La carrozza di Cicikov

di Giuseppe Vigilante

Prefazione di Elio Pecora

«... È il mio dolore / un sibilo costante / tra pietre bagnate / e alte mura: / non attendo risposte / non attendo conforto / ... Vorrei percorrere fino in fondo / quest'unica strada / ... Lasciatemi solo / in questa notte così dolce. / Lasciatemi solo: /forse troverò la risposta. / È questo stesso cieco vagare / nella notte / un segno incompreso / della tua parola? / E negli stracci e nella menzogna / di cui viviamo / v'è forse l'orma / d'un destino eterno ?...». Sono versi tratti da "Invocazione notturna" e bastano a provare da quale necessità e urgenza nasce quest'ultima raccolta di Giuseppe Vigilante.
Fra oratorio e preghiera, fra grido e confidenza, qui la voce si leva da una condizione di subbugli e di pene, in un tempo di smarrimenti e di sconfitte. Qui l'uomo della modernità, in un più di consapevolezza, propende alla negazione di sé, pensa l'amore "che ha un sorriso malato", non si tace lo sconforto e l'orrore. E se il presente lo mortifica e delude, il passato gli si rivela con il suo carico di sbagli e di abbagli. Così Eliogabalo vaga nella suburra e osserva un'umanità in sfacelo. Così il Cicikov gogoliano arriva a denunciare e a irridere i propri miserabili traffici. E la civiltà azteca preconizza le sue alte rovine, le profezie bibliche approntano il "freddo silenzio della colpa", il Cristo si ripresenta nei panni sporchi e sudati di un uomo che gioca a dadi in una taverna e tace indifferente alle richieste di una nuova salute. Insomma tutto dell'esistenza e dell'essere parrebbe franare e nagarsi, e l'orfanezza e la mancanza farsi uniche condizioni dell'umano, e ogni progetto chiudersi nella definitiva condanna della ferocia e della stupidità dell'uomo.
Pure la fatica del vivere non arriva ad annientare l'allegria-energia del ricevere e del dare. Resta la certezza di quanto l'amore degli altri e per gli altri possa confortare e giustificare le nostre giornate. Per ciò la voce, spesso vibrante fino all'ebbrezza, nemmeno guardinga dell'eccessivo e del patetico, si lascia a musiche ora fluenti, ora spezzate, a versi che s'inerpicano fino al divino e precipitano fino allo sdegno e alla paura. Allora Sibelius si ritrova nelle sue musiche spente e nei geli notturni accende luci di grazia.
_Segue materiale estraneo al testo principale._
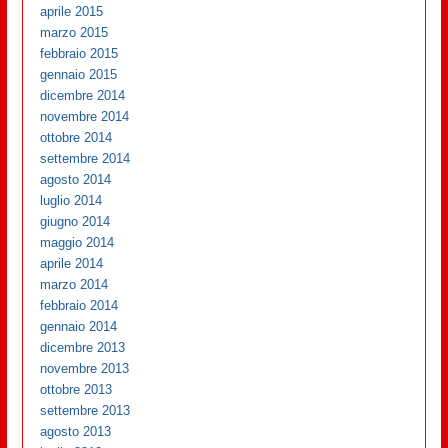
aprile 2015
marzo 2015
febbraio 2015
gennaio 2015
dicembre 2014
novembre 2014
ottobre 2014
settembre 2014
agosto 2014
luglio 2014
giugno 2014
maggio 2014
aprile 2014
marzo 2014
febbraio 2014
gennaio 2014
dicembre 2013
novembre 2013
ottobre 2013
settembre 2013
agosto 2013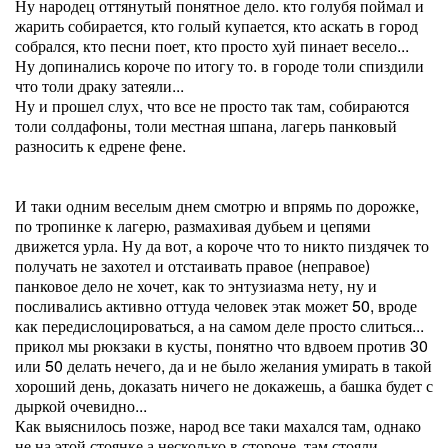
Ну народец оттянутый понятное дело. кто голубя поймал и
жарить собирается, кто голый купается, кто аскать в город
собрался, кто песни поет, кто просто хуй пинает весело...
Ну допинались короче по итогу то. в городе толи спиздили
что толи драку затеяли...
Ну и прошел слух, что все не просто так там, собираются
толи солдафоны, толи местная шпана, лагерь панковый
разносить к едрене фене.
И таки одним веселым днем смотрю и впрямь по дорожке,
по тропинке к лагерю, размахивая дубьем и цепями
движется урла. Ну да вот, а короче что то никто пиздячек то
получать не захотел и отстаивать правое (неправое)
панковое дело не хочет, как то энтузиазма нету, ну и
посливались активно оттуда человек этак может 50, вроде
как передислоцироваться, а на самом деле просто слиться...
прикол мы рюкзаки в кусты, понятно что вдвоем против 30
или 50 делать нечего, да и не было желания умирать в такой
хороший день, доказать ничего не докажешь, а башка будет с
дыркой очевидно...
Как выяснилось позже, народ все таки махался там, однако
не на этой стоянке а несколько в стороне, там стояли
Allora Eliogabalo si rifugia in un "mondo appartato, senza, macchia".
Dunque, partendo dalla perdita e dall'assenza, attraverso il grido e la lacerazione, si perviene alla grazia della parola: che dice lo squallore e la delusione e, dicendo, tocca la pietà di sé e dell'altro. Una pietà affaticante, forse piuttosto una mescolanza di passione e di compassione: che porta a farsi compagnia nel mondo e a non dimenticare che c'è un cammino da compiere e questo cammino è percorri-bile solo a chi si spoglia delle furie e dei rancori, delle pretese e dei possessi. In "Preghiera laica del mattino" leggiamo: «... Se la remota innocenza / giace impossibile, / chiedo almeno il dono / di un cuore leggero ...».
È notevole la leggerezza che Giuseppe Vigilante raggiunge nei vari e corposi componimenti di questo libro. Nonostante una notevole dominanza dell'io, anche dove l'altro e gli altri sono mossi e si muovono. Nonostante la dovizia dai toni, che passano dal sussurro all'accusa, dal sarcasmo alla sentenza. E leggera la lingua, che unisce forma a sostanza, esattezza a onestà, e trattiene chi legge e lo rende partecipe e lo convince e commuove. Sono leggeri gli esiti che - fin nella tragedia conclusa delle storie passate e in quella insopportabile dei nostri giorni - portano il lettore a parlarsi dentro, per una comprensione più vasta, per una religiosità difficile e colma che significa un legame profondo con l'esistenza e un sicuro tramite con il sacro. I versi de "Il Paradiso", che chiudono la raccolta, sono tutti innestati di leggerezza se possono ardire così tanto e allo stesso tempo non ignorare l'amaro e il triste delle giornate umane. Con alcuni di essi vale qui concludere: «... Saziatevi, Signore e Signori! / Non sapete quando la festa è cominciata. / Ma non finirà tanto presto. / Avete creduto, avete sfidato / la tempesta e la tormenta. / Ma il Paradiso è qui: / è una tavola imbandita, / è una navata illuminata, / è un cero che sfrigola, / è un organo che non si vede, / è una vetrata dove batte la pioggia, / è un angelo di cartapesta / che sembra ridere d'imbarazzo / e che non vuol volare. / Se l'organo suona, Signore, / i tuoi figli non hanno più sete. / Se le corolle s'aprono, Maria, / tutte le madri sono vergini. / Se il cero arde e l'angelo sorride, / Padre, è segno che il tesoro è stato donato, / che la nave non partirà più per l'orizzonte desolato, / che la miniera è chiusa / e il baldacchino è crollato ...». Solo un'indomabile fiducia nella vita può decifrare e rivelare tanto sconforto e tanta attesa. Sono i pesanti nutrimenti della Terra a rendere lieve e aerea l'anima quando arriva a disciogliersi nelle parole della poesia.